The National Institute of Aging published a study in 1999 indicating that memory in rats dosed with EPO declined over three months, cancer expert Dr. John Ellerton of Las Vegas said.
"It's an interesting idea," Ellerton said of Cerami's work. However, he warned that transferring favorable experimental results from animals to humans is a huge leap. "So many things work in animal models, but do they work in humans?
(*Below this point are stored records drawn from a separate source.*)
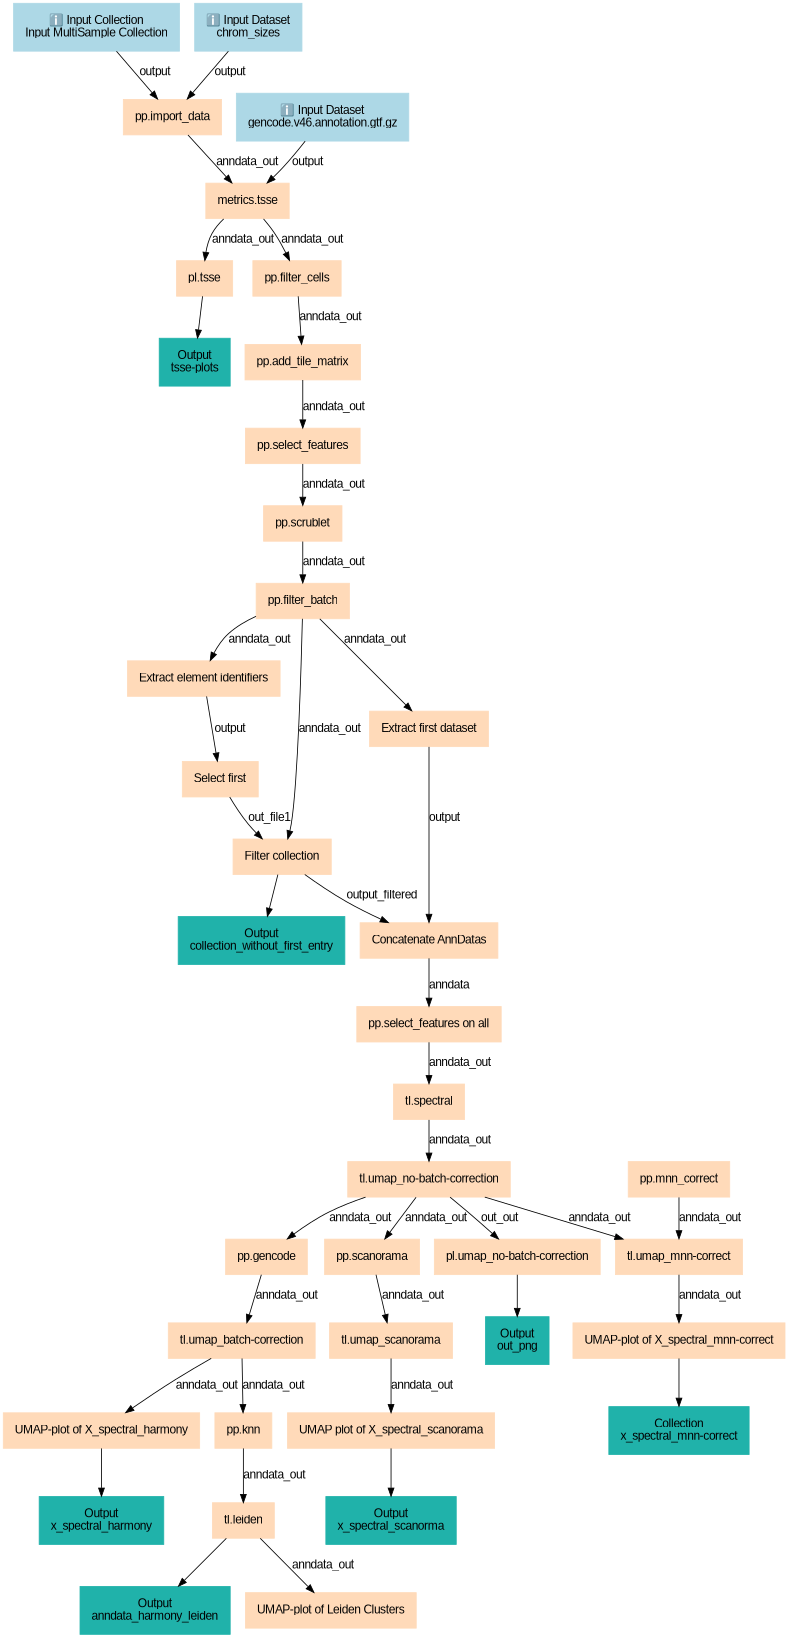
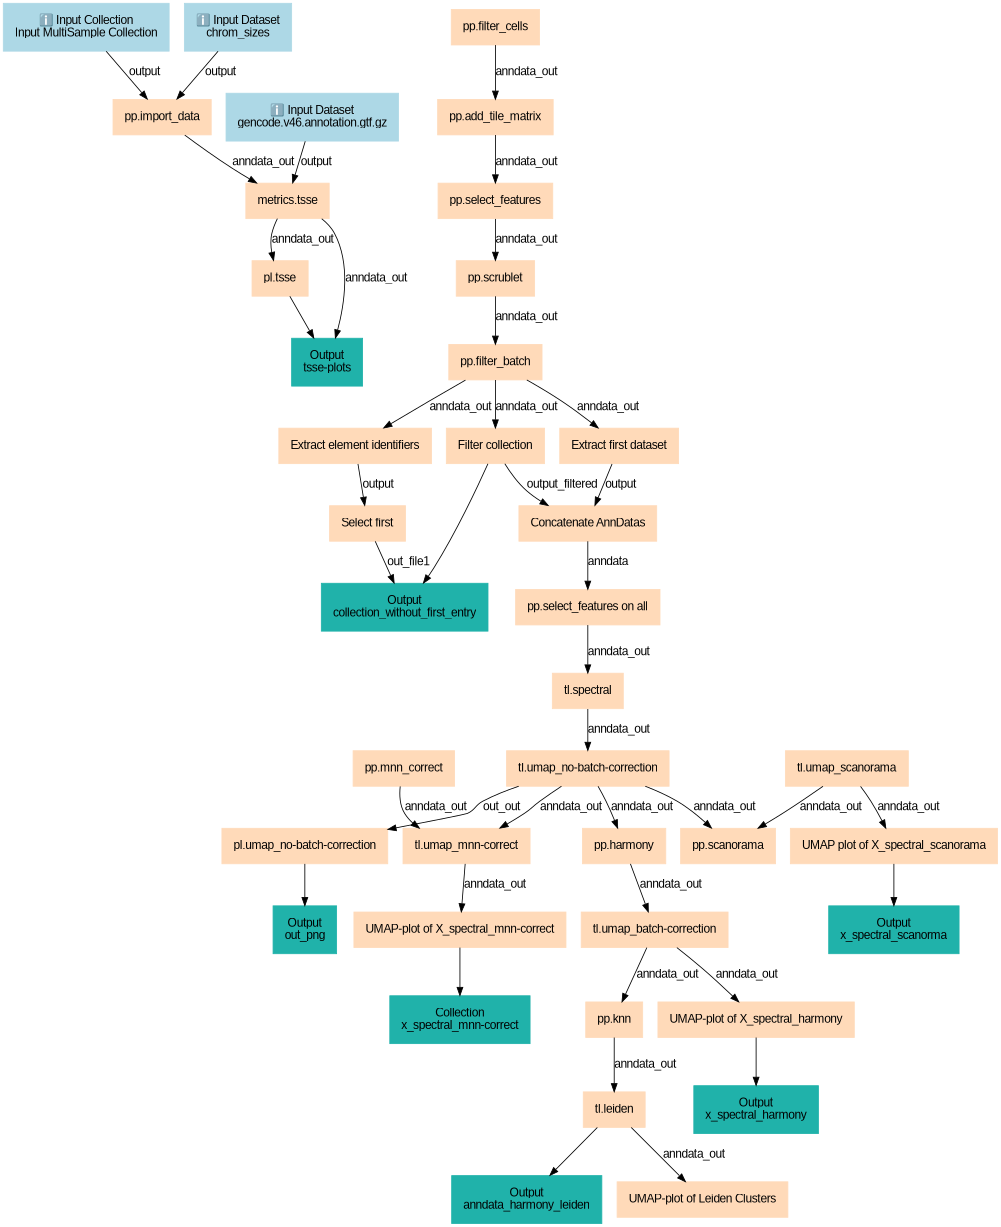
  digraph {
    fontname="Liberation Sans"
    node [color=peachpuff fontname="Liberation Sans" margin="0.2,0.2" shape=box style=filled]
    edge [fontname="Liberation Sans"]
    n1 [color=lightblue label="ℹ️ Input Collection\nInput MultiSample Collection"]
    n2 [label="pp.import_data"]
    n3 [label="metrics.tsse"]
    n4 [color=lightblue label="ℹ️ Input Dataset\nchrom_sizes"]
    n5 [color=lightblue label="ℹ️ Input Dataset\ngencode.v46.annotation.gtf.gz"]
    n6 [label="pl.tsse"]
    n7 [label="pp.filter_cells"]
    n8 [color=lightseagreen label="Output\ntsse-plots"]
    n9 [label="pp.add_tile_matrix"]
    n10 [label="pp.select_features"]
    n11 [label="pp.scrublet"]
    n12 [label="pp.filter_batch"]
    n13 [label="Extract element identifiers"]
    n14 [label="Extract first dataset"]
    n15 [label="Filter collection"]
    n16 [label="Select first"]
    n17 [label="Concatenate AnnDatas"]
    n18 [color=lightseagreen label="Output\ncollection_without_first_entry"]
    n19 [label="pp.select_features on all"]
    n20 [label="tl.spectral"]
    n21 [label="tl.umap_no-batch-correction"]
    n22 [label="pl.umap_no-batch-correction"]
-   n23 [label="pp.gencode"]
+   n23 [label="pp.harmony"]
    n24 [label="pp.scanorama"]
    n25 [label="tl.umap_mnn-correct"]
    n26 [color=lightseagreen label="Output\nout_png"]
    n27 [label="tl.umap_batch-correction"]
    n28 [label="pp.mnn_correct"]
    n29 [label="tl.umap_scanorama"]
    n30 [label="UMAP-plot of X_spectral_harmony"]
    n31 [label="pp.knn"]
    n32 [label="UMAP-plot of X_spectral_mnn-correct"]
    n33 [label="UMAP plot of X_spectral_scanorama"]
    n34 [color=lightseagreen label="Output\nx_spectral_harmony"]
    n35 [label="tl.leiden"]
    n36 [color=lightseagreen label="Collection\nx_spectral_mnn-correct"]
    n37 [color=lightseagreen label="Output\nx_spectral_scanorma"]
    n38 [color=lightseagreen label="Output\nanndata_harmony_leiden"]
    n39 [label="UMAP-plot of Leiden Clusters"]
    n1 -> n2 [label=output]
    n2 -> n3 [label=anndata_out]
    n3 -> n6 [label=anndata_out]
-   n3 -> n7 [label=anndata_out]
+   n3 -> n8 [label=anndata_out]
    n4 -> n2 [label=output]
    n5 -> n3 [label=output]
    n6 -> n8
    n7 -> n9 [label=anndata_out]
    n9 -> n10 [label=anndata_out]
    n10 -> n11 [label=anndata_out]
    n11 -> n12 [label=anndata_out]
    n12 -> n13 [label=anndata_out]
    n12 -> n14 [label=anndata_out]
    n12 -> n15 [label=anndata_out]
    n13 -> n16 [label=output]
    n14 -> n17 [label=output]
    n15 -> n17 [label=output_filtered]
    n15 -> n18
-   n16 -> n15 [label=out_file1]
+   n16 -> n18 [label=out_file1]
    n17 -> n19 [label=anndata]
    n19 -> n20 [label=anndata_out]
    n20 -> n21 [label=anndata_out]
    n21 -> n22 [label=out_out]
    n21 -> n23 [label=anndata_out]
    n21 -> n24 [label=anndata_out]
    n21 -> n25 [label=anndata_out]
    n22 -> n26
    n23 -> n27 [label=anndata_out]
-   n24 -> n29 [label=anndata_out]
+   n29 -> n24 [label=anndata_out]
    n25 -> n32 [label=anndata_out]
    n27 -> n30 [label=anndata_out]
    n27 -> n31 [label=anndata_out]
    n28 -> n25 [label=anndata_out]
    n29 -> n33 [label=anndata_out]
    n30 -> n34
    n31 -> n35 [label=anndata_out]
    n32 -> n36
    n33 -> n37
    n35 -> n38
    n35 -> n39 [label=anndata_out]
  }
We don't know."
Another drug study using an antibiotic seems to be effective in reducing the devastating effects of Alzheimer's.
Harvard psychiatrist Ashley Bush is testing the antibiotic Clioquinol in 50 Alzheimer's patients in an Australian clinical trial.
Clioquinol in laboratory mice appears to stop bleaching of the brain as well as plaque growth characteristic in Alzheimer's disease, Bush said.
According to Cerami's study, EPO boosts the production of red blood cells by blocking the mechanism within cells that tells them to self-destruct, he explained. The drug apparently performs the same function with brain and nerve cells.
Laboratory rats subjected to physical brain trauma had a 90 percent reduction in the amount of cellular damage surrounding the wound site, Cerami said. That cellular loss is a major problem associated with strokes. The stroke itself may kill a relatively small area, but a common side effect is the death of a larger area in the brain.
Alzheimer's and other diseases can affect a disproportionately large amount of tissue. EPO may stop that process, Cerami said.
Bringing such a drug to the public commonly takes four to six years and hundreds of millions of dollars in testing before it can be commonly used for treatment, he warned.
But because the drug is available for other uses, it could be prescribed "off-label" by any doctor, Cerami said.
He is concerned that the study, first published in September in the proceedings of the National Academy of Sciences, could lead to unrestrained use of the drug without fully studying the potential side effects.
Cerami discussed the drug and his research during a meeting of a dozen journalists from across the country studying age-related issues at the New York City-based International Longevity Center, an international research, policy and education consortium associated with the Mount Sinai-New York University Health System.
Everette Dennis, the center's executive director, said the research "is a case study in a potential treatment mode that is under discussion and moving from theory to practice."
However, he said, many questions -- such as side effect and the proper dosage -- still have to be answered.
Some athletes have died from dosing themselves with EPO before strenuous sports activity, Cerami said.
Although there is no EPO research ongoing at UNLV's cancer institute, Director Stephen Carper studied it. The drug is expensive, he said, noting, "If you are rich enough, you can get it."